En tiempos difíciles, uno debe tener cuidado con las voces a las que permite influir en su forma de ver las cosas.

Las emociones, las opiniones y las suposiciones pueden distorsionar fácilmente la realidad.

Un hombre debe mantenerse firme en la verdad.

4. Cuando no entiendo a Dios

A medida que avanza el libro, Job se debate profundamente con su sufrimiento.

Se pregunta qué está pasando.

Le cuesta aceptar el silencio de Dios.

Busca comprender.

Sin embargo, incluso en medio de esa lucha, dice:

Job 13:15

«Aunque él me mate, yo seguiré confiando en él».

Y más tarde:

Job 19:25-27

«Porque sé que mi Redentor vive…»

Job es sincero respecto a su dolor.

No finge que todo va bien.

Pero se niega a renunciar a Dios.

Esto pone de manifiesto la diferencia entre la religión superficial y la fe auténtica.

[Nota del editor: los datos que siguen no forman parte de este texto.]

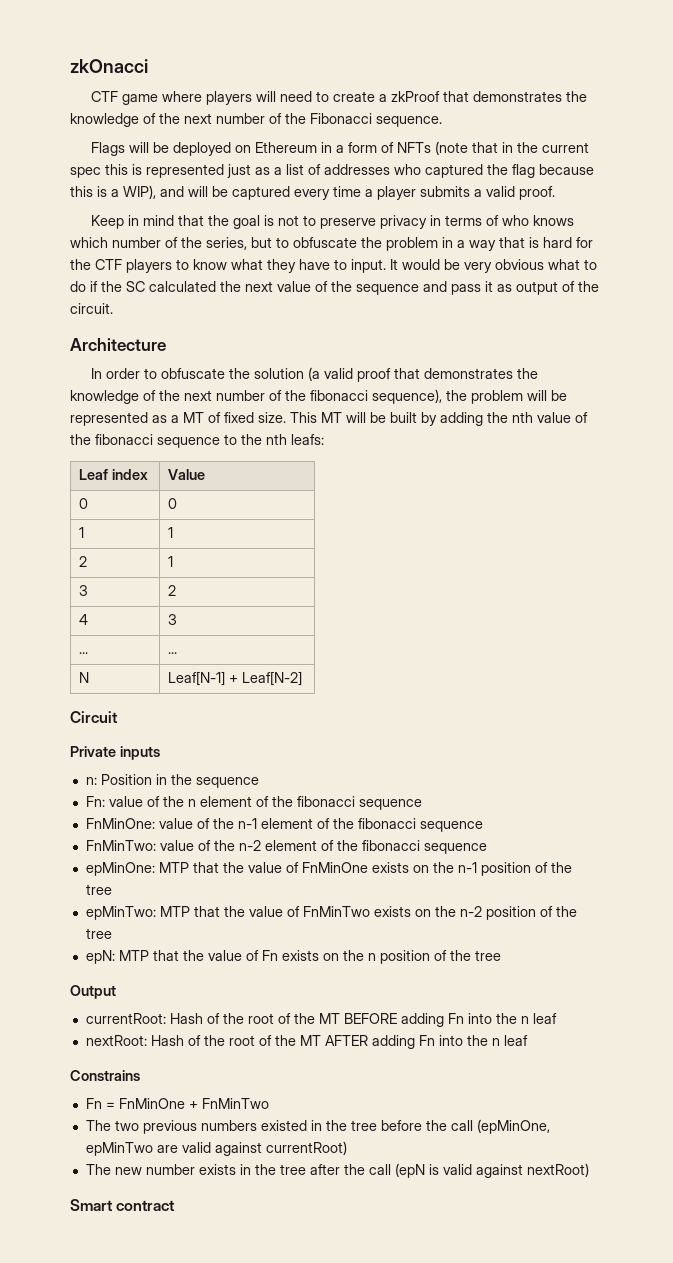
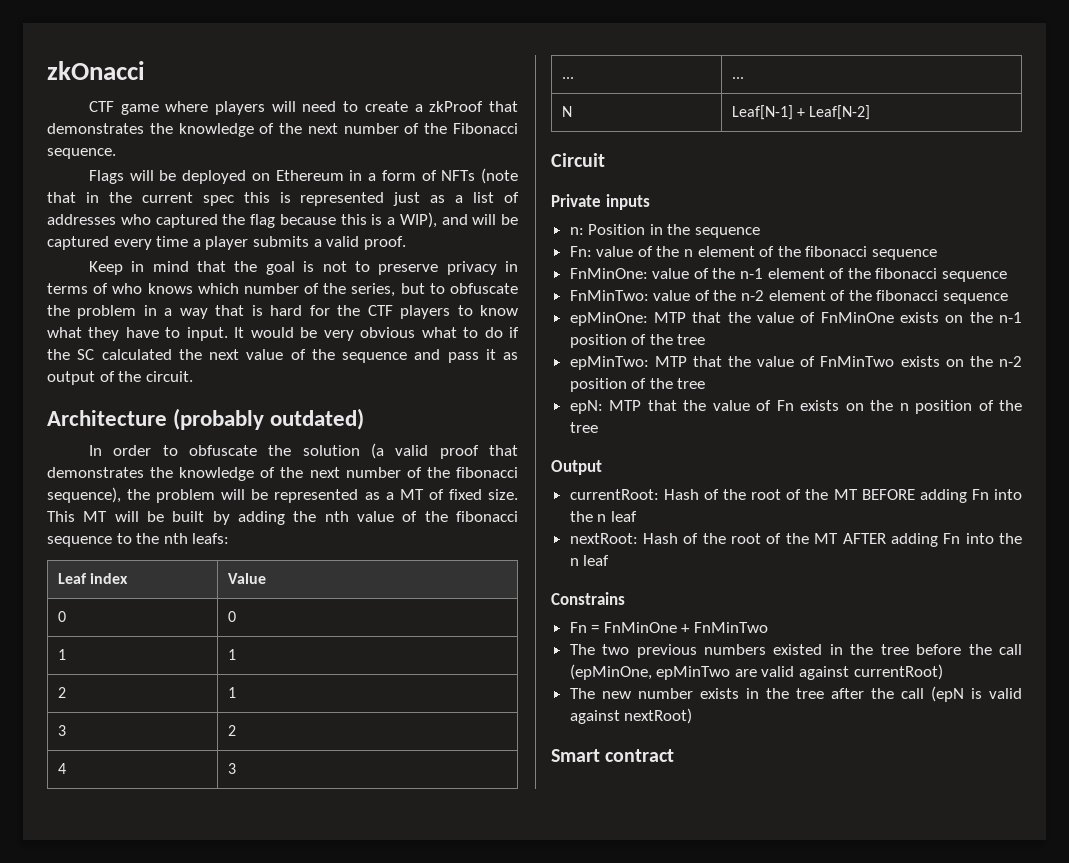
(166, 344) none -> [173,408,365,430] (probably outdated)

La fe no es la ausencia de preguntas.

La fe consiste en aferrarse a Dios en medio de las dudas.

Un hombre no tiene por qué negar que se siente perdido para poder confiar en Dios. Lo que debe hacer es seguir aferrándose a Dios mientras atraviesa esa situación.

5. Cuando Dios responde

Al final, Dios habla.

Job 38:1-4

«¿Dónde estabas cuando puse los cimientos de la tierra?»

Dios responde a Job, pero no de la forma que muchos podrían esperar.

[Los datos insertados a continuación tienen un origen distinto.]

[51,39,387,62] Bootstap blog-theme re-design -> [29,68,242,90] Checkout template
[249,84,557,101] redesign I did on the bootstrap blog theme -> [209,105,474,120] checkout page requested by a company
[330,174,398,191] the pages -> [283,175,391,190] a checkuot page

No le da a Job una explicación detallada de su sufrimiento.

En cambio, Él revela su propia autoridad, sabiduría y perspectiva.

Dios le recuerda a Job algo fundamental.

Yo soy Dios.

No lo eres.

Yo veo lo que tú no ves.

Esta es una de las lecciones más aleccionadoras y necesarias de las Escrituras.

Dios no siempre da explicaciones.

A menudo, Él nos ayuda a ver las cosas con perspectiva.

Él exhorta a su pueblo a confiar en su sabiduría, incluso cuando no logran comprender sus motivos.

Un hombre no necesita comprenderlo todo para ser fiel.

Necesita confiar en Aquel que sí lo entiende.

6. ¿Qué ventajas tiene este trabajo?

Al final del libro, Job responde con humildad.

Job 42:1-6

«Había oído hablar de ti, pero ahora te veo con mis propios ojos».

Más tarde:

Job 42:10-12

Dios restaura a Job.

Pero lo más valioso en la vida de Job no es lo que recupera.

Lo mejor de todo es que ahora conoce a Dios más profundamente que antes.

Esto es lo que el sufrimiento suele poner de manifiesto.

A veces, lo que Dios está forjando en una persona es más importante que lo que esa persona está perdiendo.

Es posible que Dios utilice el dolor no solo para eliminar cosas, sino para profundizar en la dependencia, la humildad y la visión.

Preguntas para la reflexión

Dedica un rato esta semana a reflexionar sobre estas preguntas:

1. ¿Cómo reaccionas cuando sientes que la vida es injusta o te parece confusa?

2. ¿Sigues a Dios por lo que es o principalmente por lo que te da?

3. ¿Dónde te estás haciendo la prueba ahora mismo?

4. ¿Cómo sería confiar en Dios sin obtener respuestas?

Reflexión final

Job perdió todo aquello en lo que un hombre suele apoyarse.

Perdió balones.

Perdió a su familia.

Se puso enfermo.

Perdió el equilibrio.

Pero no perdió la fe.

La vida de Job nos recuerda que, en última instancia, lo que uno tiene no es lo que define a una persona.

Lo que define a una persona es aquello en lo que confía cuando lo ha perdido todo.